:: REQUIREMENT ::
Each entry must be restated exactly as it appears.

━━━━━━━━

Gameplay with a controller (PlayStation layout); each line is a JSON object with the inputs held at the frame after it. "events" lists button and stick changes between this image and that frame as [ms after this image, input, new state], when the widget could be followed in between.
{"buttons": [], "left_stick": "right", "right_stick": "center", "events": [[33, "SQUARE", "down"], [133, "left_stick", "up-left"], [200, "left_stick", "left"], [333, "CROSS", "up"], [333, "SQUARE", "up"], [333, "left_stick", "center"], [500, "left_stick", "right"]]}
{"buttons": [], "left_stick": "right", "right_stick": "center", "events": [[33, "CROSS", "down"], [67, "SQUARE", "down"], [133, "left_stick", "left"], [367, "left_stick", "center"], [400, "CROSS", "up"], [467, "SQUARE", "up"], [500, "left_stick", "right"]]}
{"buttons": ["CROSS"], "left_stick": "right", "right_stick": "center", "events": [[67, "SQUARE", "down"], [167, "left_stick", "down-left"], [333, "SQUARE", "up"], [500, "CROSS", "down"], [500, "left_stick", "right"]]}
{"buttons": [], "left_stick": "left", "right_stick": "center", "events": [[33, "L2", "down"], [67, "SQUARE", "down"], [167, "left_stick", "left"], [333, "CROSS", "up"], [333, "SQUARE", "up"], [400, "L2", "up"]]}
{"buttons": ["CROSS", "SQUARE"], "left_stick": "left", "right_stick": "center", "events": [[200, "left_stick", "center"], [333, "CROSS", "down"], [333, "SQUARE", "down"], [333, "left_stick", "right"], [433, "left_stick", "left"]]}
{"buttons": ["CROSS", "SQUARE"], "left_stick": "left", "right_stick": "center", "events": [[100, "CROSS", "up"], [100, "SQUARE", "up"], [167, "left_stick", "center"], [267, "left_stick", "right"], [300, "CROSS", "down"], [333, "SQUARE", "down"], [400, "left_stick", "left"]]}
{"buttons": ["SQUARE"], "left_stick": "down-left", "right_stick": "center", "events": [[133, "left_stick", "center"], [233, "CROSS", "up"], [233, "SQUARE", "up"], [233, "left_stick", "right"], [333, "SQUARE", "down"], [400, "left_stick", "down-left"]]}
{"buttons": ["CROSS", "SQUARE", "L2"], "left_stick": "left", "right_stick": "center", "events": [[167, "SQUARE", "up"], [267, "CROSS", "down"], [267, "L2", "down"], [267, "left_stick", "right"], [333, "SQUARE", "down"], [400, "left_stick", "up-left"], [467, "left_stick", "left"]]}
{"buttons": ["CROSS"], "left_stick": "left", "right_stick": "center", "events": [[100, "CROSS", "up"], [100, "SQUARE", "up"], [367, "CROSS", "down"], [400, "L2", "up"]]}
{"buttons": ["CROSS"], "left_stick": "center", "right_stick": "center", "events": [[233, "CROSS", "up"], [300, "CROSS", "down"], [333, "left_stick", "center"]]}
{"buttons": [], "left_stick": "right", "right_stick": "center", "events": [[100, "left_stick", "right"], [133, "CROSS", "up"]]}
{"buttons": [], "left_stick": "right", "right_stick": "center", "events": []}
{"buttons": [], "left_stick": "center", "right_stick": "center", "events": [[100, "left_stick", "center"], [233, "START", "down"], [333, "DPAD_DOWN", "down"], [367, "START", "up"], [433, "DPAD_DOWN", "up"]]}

━━━━━━━━

:: WRITTEN REPLY ::
Gameplay with a controller (PlayStation layout); each line is a JSON object with the inputs held at the frame after it. "events" lists button and stick changes between this image and that frame as [ms after this image, input, new state], when the widget could be followed in between.
{"buttons": [], "left_stick": "right", "right_stick": "center", "events": [[33, "SQUARE", "down"], [133, "left_stick", "up-left"], [200, "left_stick", "left"], [333, "CROSS", "up"], [333, "SQUARE", "up"], [333, "left_stick", "center"], [500, "left_stick", "right"]]}
{"buttons": [], "left_stick": "right", "right_stick": "center", "events": [[33, "CROSS", "down"], [67, "SQUARE", "down"], [133, "left_stick", "left"], [367, "left_stick", "center"], [400, "CROSS", "up"], [467, "SQUARE", "up"], [500, "left_stick", "right"]]}
{"buttons": ["CROSS"], "left_stick": "right", "right_stick": "center", "events": [[67, "SQUARE", "down"], [167, "left_stick", "down-left"], [333, "SQUARE", "up"], [500, "CROSS", "down"], [500, "left_stick", "right"]]}
{"buttons": [], "left_stick": "left", "right_stick": "center", "events": [[33, "L2", "down"], [67, "SQUARE", "down"], [167, "left_stick", "left"], [333, "CROSS", "up"], [333, "SQUARE", "up"], [400, "L2", "up"]]}
{"buttons": ["CROSS", "SQUARE"], "left_stick": "left", "right_stick": "center", "events": [[200, "left_stick", "center"], [333, "CROSS", "down"], [333, "SQUARE", "down"], [333, "left_stick", "right"], [433, "left_stick", "left"]]}
{"buttons": ["CROSS", "SQUARE"], "left_stick": "left", "right_stick": "center", "events": [[100, "CROSS", "up"], [100, "SQUARE", "up"], [167, "left_stick", "center"], [267, "left_stick", "right"], [300, "CROSS", "down"], [333, "SQUARE", "down"], [400, "left_stick", "left"]]}
{"buttons": ["SQUARE"], "left_stick": "down-left", "right_stick": "center", "events": [[133, "left_stick", "center"], [233, "CROSS", "up"], [233, "SQUARE", "up"], [233, "left_stick", "right"], [333, "SQUARE", "down"], [400, "left_stick", "down-left"]]}
{"buttons": ["CROSS", "SQUARE", "L2"], "left_stick": "left", "right_stick": "center", "events": [[167, "SQUARE", "up"], [267, "CROSS", "down"], [267, "L2", "down"], [267, "left_stick", "right"], [333, "SQUARE", "down"], [400, "left_stick", "up-left"], [467, "left_stick", "left"]]}
{"buttons": ["CROSS"], "left_stick": "left", "right_stick": "center", "events": [[100, "CROSS", "up"], [100, "SQUARE", "up"], [367, "CROSS", "down"], [400, "L2", "up"]]}
{"buttons": ["CROSS"], "left_stick": "center", "right_stick": "center", "events": [[233, "CROSS", "up"], [300, "CROSS", "down"], [333, "left_stick", "center"]]}
{"buttons": [], "left_stick": "right", "right_stick": "center", "events": [[100, "left_stick", "right"], [133, "CROSS", "up"]]}
{"buttons": [], "left_stick": "right", "right_stick": "center", "events": []}
{"buttons": [], "left_stick": "center", "right_stick": "center", "events": [[100, "left_stick", "center"], [233, "START", "down"], [333, "DPAD_DOWN", "down"], [367, "START", "up"], [433, "DPAD_DOWN", "up"]]}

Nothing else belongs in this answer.